Sunday, 31 March 2013

At Marxism 2013 - Contributions

I attended workshops on women's and queer liberation at Marxism 2013. Both workshops were given in-depth presentations on Marxist understandings of gender and liberation, followed by a thorough, ranging and generally comradely discussion afterwards. These are notes from two contributions I drafted on my phone before I spoke (the latter I got to give in the session), which I have slightly polished.

From Gender Construction and Capitalism

A comrade raised concerns about the attitudes towards trans* people and one particular contribution which got quite crudely biological about it. I agree, and I think that this was an issue I felt wasn't addressed enough; several comrades also repeatedly used the phrase of "same sex marriage". This is the kind of demand the Tories, Clover Moore & Alex Greenwhich can support; what we should remember we are fighting for is equal marriage, inclusive of all gender identities.

Recently we've seen footballer Robbie Rogers publicly come out shortly after retiring from Leeds - something that the progressive sporting world certainly should take note of, given the role sport plays as a bastion of reinforcing gender identities. The last footballer to do so committed suicide shortly after, alienated from the football community. Robbie has stated that he needed to step away from the sport to do so, but the fact that he felt he could now do so and seems to be recieving much more positive support for it, to me, reflects that something has changed since the turn of the millenium - and the most obvious answer is the equal marriage movement, which has totally shifted public opinion in Australia and overseas.

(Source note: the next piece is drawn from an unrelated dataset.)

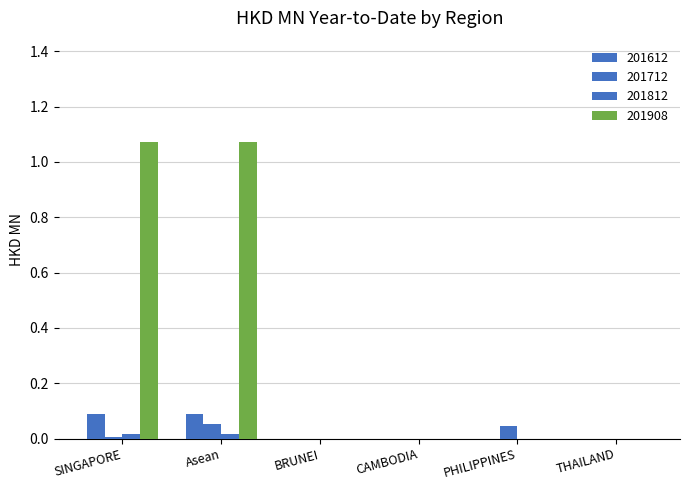

Between BRUNEI and SINGAPORE, which is larger?

SINGAPORE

This is why independent movements of both lgbti people & women is so crucial to ensure we begin to challenge oppression now; the effect that victories, or even just higher levels of struggle, has on popular consciousness is significant, even if it feels as activists we're shouting into the wind.

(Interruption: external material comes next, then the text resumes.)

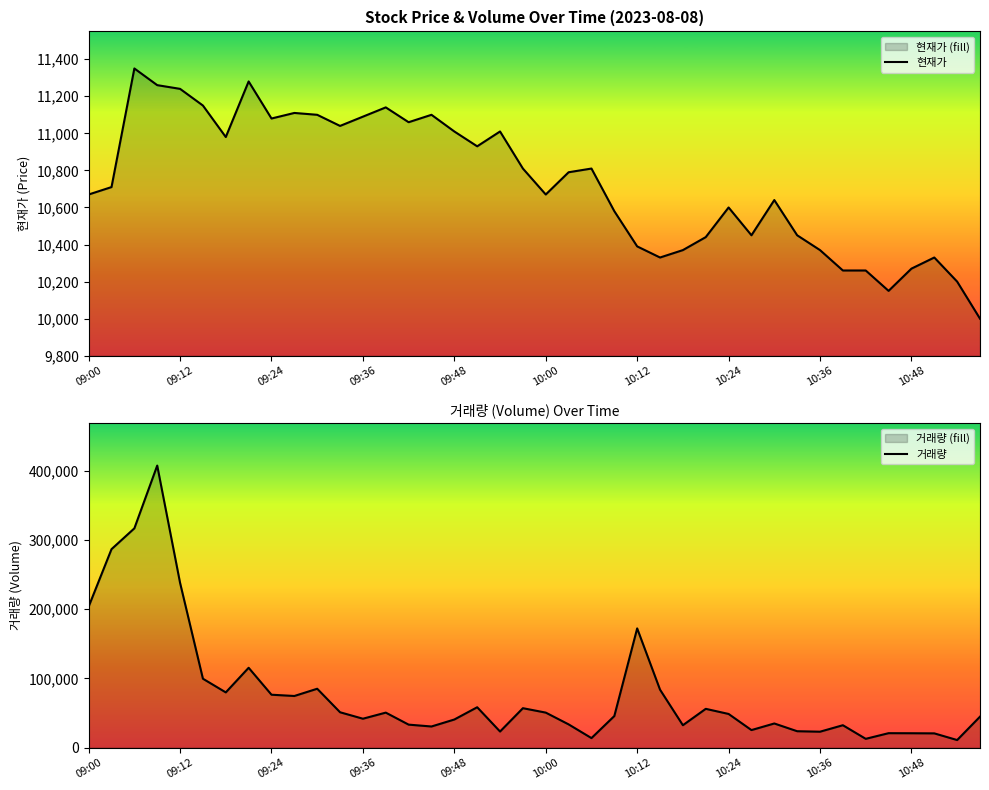

Rank the series at 31 from lowest to highest value.

현재가, 거래량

Most people in the room seem to have different ways of putting it when it comes to feminism, current tasks or demands to emphasise, and I have an opinion on those things, but I think there is common enough opinions amongst socialist that could forms a basis for united work - against the oppression of women today, seeking to win demands like equal pay, reproductive rights or others, in the same way that we have worked together in the equal marriage movement.

From Festivals of the Oppressed - Women in Revolutions from Russia to Egypt.

I think it's a very pertinent topic to consider and thank Julia for the talk. I think we can all agree that so long as we live in a society based on class oppression then we cannot talk about full liberation for anyone.

To build on what Julia raised about how struggle inspires women to find a greater courage and dedication even than many leading male revolutionaries - Michael Lebowitz said in Socialism for the 21st century:
Rather, we change only through real practice, by changing circumstances ourselves. Marx’s concept of “revolutionary practice”, that concept of “the coincidence of the changing of circumstances and of human activity or self-change’, is the red thread that runs throughout his work.
This is very true for the process of struggle, particularly at revolutionary peaks, undermining sexist ideas, and other ideologies underpinning oppression. Julia identified women's oppression is a barrier to women getting involved in the class struggle already. I think this means if we want all people to be involved in our movement we should struggle against women's oppression and to challenge sexist ideas and behaviours today - the muck of the ages.

This us a big challenge for the revolutionary movements in the Arab world. Julia mentioned that women have played a key role in protests in Tahrir, leading the chants in the square - this was certainly my experience, even in November still the case!

Tahrir Square, 27/11/11

But women and men have also had to challenge sexual assault in Tahrir; there have been many documented cases of assault against women since January 25, by both by forces of the state and others in the street, and that's an ongoing struggle which has come to the fore again today. But the overall success of revolutionary struggle has meant that independent feminist struggle has grown massively since the downfall of Ben Ali and Mubarak.

A key example is the struggle over the constitution in Tunisia - feminist activists led struggle against a constitutional reform being proposed by Nahda which would define women as "complimentary" to men.. That particular struggle has been a key component, along with union struggle in both cities and interior regions, of rebuilding class struggle to the point where it is now - arguably at a higher level than when Ben Ali was overgrown. The lesson is that independent womens struggle is key, not only for the class struggle as a whole but also building a movement to challenge oppression today and lead to a society where we can be rid of it.

Friday, 29 March 2013

At Marxism 2013

Watch "Peter Boyle: Long live left unity" on YouTube

So i'm here at Marxism 2013. Sofar the conference is pumping; it's perhaps the largest left conference I've been to (although I did miss the last World at a Crossroads conference, which took place while I was in the middle east. #excitement is the word.

This session i'm in now, the Australian political situation today, has been sofar the best for me. It's packed out the room. Why? It's one of the only sessions raising the question of, not only why we need to fight, but how it is to be done in the concrete here and now.

What are our differences on this question, how do we organise to beat this system? We're not yet having out this question formally, so this session is being framed in the most immediate ways - so the process of hashing out such differences needs to expand from here. But from my experience here and the positive exchanges, it sofar seems there is the good will to do so.